Roy Wood Sellars (1880-1973), filósofo norte-americano do "realismo crítico" e do humanismo religioso, escreveu, sobre o dualismo forma-matéria:
« Em primeiro lugar, não vejo necessidade de postular um dualismo metafísico de forma e matéria. A matéria é uma abstracção tanto como a forma. A realidade é matéria informada: tem estrutura e organização, tem uma determinada natureza. A isto se deve que as nossas categorias: espaço, tempo, causalidade, etc, tenham validade. Na medida em que o aristotelismo e o escolasticismo separaram a matéria da forma incorreram em um dualismo vicioso e desnecessário. É a realidade que é activa e sede de processos; não uma matéria nem uma forma. »
«Ora bem, se o objecto do conhecimento é uma matéria informada, poderia logo colocar-se o problema: que elemento do objecto se transmite à mente? Falta dizer que não é o ser, mas sim a "forma". Transmitir o ser é impossível, porque a coisa deve permanecer fora da mente que a conhece, e pela mesma razão, conhecer a coisa é não ser a coisa. Mas conhecer uma coisa não é, tampouco, ter uma reprodução à maneira de cópia dela. Que é, pois, o conhecimento? É a posse consciente da "forma" de uma coisa por parte da mente, a saber, da sua localização, tamanho, estrutura, possibilidades causais, etc. É a captação vicária dos traços reproduzíveis de uma coisa. Conhecer é conhecer a própria coisa.» (Roy Wood Sellars, citado in Paul Kurtz, «Filosofia norteamericana en el siglo veinte», Textos escogidos, Fondo de Cultura Económica, México, pag. 346, 1972; a letra a negrito é posta por mim).
Sem dúvida, parece, à primeira vista, um texto de filosofia de grande qualidade.
Começarei por uma ligeira correcção da frase de Sellars: «A matéria é uma abstracção tanto como a forma.» Não é a matéria que é uma abstracção: ela existe, indissociavelmente ligada à forma e só por abstracção captamos completamente o conceito de matéria.
Mas se acusa o aristotelismo e a escolástica de ter introduzido um dualismo artificial forma-matéria, Sellars parece postular um dualismo forma-matéria, algo rígido, no plano ontognosiológico: o ser seria a matéria, informada, e o conhecer - a percepção empírica, o conceito - seria só a forma.

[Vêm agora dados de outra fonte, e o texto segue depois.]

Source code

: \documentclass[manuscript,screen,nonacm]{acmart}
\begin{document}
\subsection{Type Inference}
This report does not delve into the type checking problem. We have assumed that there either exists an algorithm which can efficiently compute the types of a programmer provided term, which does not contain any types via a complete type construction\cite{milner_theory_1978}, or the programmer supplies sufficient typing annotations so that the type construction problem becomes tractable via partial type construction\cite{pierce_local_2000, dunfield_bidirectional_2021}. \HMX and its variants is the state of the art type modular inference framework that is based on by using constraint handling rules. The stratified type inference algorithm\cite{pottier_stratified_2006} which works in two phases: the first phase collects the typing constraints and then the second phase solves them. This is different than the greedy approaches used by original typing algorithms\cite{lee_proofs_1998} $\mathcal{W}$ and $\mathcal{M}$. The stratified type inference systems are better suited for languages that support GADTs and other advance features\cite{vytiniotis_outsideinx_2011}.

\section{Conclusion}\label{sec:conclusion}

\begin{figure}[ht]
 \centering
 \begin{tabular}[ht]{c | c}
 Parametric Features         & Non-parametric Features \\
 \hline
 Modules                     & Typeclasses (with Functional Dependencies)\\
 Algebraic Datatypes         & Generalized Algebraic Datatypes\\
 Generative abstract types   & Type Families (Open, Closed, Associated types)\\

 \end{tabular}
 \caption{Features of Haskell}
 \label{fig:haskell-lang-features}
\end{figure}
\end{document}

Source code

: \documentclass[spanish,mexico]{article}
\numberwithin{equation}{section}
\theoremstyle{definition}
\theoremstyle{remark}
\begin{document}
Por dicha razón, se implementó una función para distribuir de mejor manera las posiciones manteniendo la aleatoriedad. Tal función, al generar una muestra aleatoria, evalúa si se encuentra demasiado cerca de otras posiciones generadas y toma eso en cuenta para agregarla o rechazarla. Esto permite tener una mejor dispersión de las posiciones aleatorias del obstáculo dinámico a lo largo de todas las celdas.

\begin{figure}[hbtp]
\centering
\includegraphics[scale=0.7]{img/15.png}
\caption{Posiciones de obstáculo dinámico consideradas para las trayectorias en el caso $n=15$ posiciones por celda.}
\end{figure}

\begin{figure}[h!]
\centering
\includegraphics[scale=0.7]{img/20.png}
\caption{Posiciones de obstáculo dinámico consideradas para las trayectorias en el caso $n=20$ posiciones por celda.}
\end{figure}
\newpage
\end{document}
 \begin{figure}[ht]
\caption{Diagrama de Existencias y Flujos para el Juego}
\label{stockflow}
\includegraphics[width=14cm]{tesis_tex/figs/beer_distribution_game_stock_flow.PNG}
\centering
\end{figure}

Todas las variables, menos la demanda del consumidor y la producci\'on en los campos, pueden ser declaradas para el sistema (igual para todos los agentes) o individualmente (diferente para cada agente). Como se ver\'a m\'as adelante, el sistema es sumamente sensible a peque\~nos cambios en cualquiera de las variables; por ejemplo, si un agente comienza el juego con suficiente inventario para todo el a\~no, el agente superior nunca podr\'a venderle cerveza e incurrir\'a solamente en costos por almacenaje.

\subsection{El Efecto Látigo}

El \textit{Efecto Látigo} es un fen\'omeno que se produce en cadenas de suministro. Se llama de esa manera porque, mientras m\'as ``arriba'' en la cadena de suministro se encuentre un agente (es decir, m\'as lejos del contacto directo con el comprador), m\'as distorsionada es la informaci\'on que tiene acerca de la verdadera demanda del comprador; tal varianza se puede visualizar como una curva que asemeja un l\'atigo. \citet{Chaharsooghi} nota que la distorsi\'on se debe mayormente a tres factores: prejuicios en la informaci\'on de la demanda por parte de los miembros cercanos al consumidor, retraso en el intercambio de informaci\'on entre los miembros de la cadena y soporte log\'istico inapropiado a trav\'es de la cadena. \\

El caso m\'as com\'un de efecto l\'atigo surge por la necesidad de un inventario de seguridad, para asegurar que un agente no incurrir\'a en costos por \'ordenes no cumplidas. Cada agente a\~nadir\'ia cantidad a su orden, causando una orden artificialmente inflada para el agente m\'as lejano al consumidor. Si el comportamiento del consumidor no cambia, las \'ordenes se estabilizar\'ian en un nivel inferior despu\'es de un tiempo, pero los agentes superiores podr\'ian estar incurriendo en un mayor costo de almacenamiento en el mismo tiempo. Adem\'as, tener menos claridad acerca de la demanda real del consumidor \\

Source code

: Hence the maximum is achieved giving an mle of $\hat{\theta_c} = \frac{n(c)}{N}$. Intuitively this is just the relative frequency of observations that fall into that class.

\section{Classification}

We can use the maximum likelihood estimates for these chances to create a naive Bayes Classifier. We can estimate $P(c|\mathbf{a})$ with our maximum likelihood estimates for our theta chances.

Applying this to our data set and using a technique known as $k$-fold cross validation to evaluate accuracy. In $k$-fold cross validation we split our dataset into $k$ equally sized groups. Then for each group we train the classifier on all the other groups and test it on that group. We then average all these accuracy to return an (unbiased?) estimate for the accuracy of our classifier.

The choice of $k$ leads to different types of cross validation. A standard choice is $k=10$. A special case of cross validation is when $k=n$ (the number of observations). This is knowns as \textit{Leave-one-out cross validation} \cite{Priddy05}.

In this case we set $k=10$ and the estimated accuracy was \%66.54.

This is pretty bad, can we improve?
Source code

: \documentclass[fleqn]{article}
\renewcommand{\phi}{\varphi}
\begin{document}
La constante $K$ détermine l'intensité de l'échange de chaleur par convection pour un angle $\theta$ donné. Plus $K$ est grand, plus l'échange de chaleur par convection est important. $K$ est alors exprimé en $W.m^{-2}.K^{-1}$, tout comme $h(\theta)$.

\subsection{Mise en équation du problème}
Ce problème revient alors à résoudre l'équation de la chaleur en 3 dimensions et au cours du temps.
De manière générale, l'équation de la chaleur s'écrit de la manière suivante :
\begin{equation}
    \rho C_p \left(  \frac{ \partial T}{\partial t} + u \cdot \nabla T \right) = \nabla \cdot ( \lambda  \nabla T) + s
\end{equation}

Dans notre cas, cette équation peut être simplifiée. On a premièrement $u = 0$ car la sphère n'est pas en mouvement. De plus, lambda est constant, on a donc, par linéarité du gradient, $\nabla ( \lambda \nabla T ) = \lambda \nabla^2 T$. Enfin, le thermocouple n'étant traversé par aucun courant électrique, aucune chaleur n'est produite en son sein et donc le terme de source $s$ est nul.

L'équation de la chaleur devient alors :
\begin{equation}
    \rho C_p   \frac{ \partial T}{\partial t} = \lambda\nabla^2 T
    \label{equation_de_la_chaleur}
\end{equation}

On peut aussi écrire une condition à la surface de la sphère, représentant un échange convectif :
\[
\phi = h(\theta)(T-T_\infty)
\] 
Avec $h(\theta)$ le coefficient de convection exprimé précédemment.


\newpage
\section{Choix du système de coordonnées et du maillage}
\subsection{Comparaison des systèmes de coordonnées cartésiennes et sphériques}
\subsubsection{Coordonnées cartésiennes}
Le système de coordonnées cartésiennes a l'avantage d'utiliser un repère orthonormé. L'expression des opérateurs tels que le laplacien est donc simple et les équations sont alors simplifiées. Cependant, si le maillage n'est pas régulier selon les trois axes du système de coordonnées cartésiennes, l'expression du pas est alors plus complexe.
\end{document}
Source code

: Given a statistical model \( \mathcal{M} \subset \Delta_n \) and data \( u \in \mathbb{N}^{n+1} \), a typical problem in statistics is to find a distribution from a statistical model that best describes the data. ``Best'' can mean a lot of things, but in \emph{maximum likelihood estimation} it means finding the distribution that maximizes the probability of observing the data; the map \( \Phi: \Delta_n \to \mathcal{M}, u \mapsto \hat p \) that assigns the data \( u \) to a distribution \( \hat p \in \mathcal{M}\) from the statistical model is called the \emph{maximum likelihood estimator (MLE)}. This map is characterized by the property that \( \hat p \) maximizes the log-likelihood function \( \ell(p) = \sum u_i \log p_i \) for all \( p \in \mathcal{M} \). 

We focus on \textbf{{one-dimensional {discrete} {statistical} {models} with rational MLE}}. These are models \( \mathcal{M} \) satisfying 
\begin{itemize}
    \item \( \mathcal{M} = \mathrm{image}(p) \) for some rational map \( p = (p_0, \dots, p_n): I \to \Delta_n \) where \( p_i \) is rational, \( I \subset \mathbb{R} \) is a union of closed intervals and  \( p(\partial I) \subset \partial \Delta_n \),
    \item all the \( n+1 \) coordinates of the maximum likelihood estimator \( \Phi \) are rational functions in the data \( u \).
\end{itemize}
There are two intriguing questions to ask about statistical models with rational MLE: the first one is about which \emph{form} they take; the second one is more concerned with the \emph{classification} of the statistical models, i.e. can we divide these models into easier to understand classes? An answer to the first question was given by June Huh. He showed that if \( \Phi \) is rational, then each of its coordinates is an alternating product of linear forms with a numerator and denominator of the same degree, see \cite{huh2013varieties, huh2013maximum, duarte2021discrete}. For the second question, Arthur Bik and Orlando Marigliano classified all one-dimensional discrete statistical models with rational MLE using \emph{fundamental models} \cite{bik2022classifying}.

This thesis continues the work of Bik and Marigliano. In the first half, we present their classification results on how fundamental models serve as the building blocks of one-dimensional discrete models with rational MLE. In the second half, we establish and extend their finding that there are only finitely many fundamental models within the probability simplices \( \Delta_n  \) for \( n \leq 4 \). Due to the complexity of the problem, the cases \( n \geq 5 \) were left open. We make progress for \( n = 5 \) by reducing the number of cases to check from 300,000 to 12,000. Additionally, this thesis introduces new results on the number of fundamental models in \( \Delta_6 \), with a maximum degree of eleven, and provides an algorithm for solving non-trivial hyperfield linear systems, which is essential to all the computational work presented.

Não me parece exacto este dualismo: na apreensão do ser, existe alguma matéria deste que passa para o interior da mente humana. O que é a cor verde, por exemplo? Forma ou matéria? A côr verde de um campo está presente na nossa percepção, tal como o sabor doce do mel que saboreamos. Fotões, sejam eles exteriores ou interiores à mente, compõem a cor. É certo que os fotões não são matéria mas no sentido aristotélico de matéria como substrato, a cor parece-me ser um substrato da forma percebida, não da forma real exterior. A côr é uma espécie de "matéria" sem matéria-massa. Por isso,dizer que conhecer é só apreender a forma e não a matéria é uma interpretação «óptica» do conhecimento
E dizer que o mel é doce, ao prová-lo, é apreender apenas a forma do mel? Ou é mesmo absorver uma ínfima parte do ser do mel?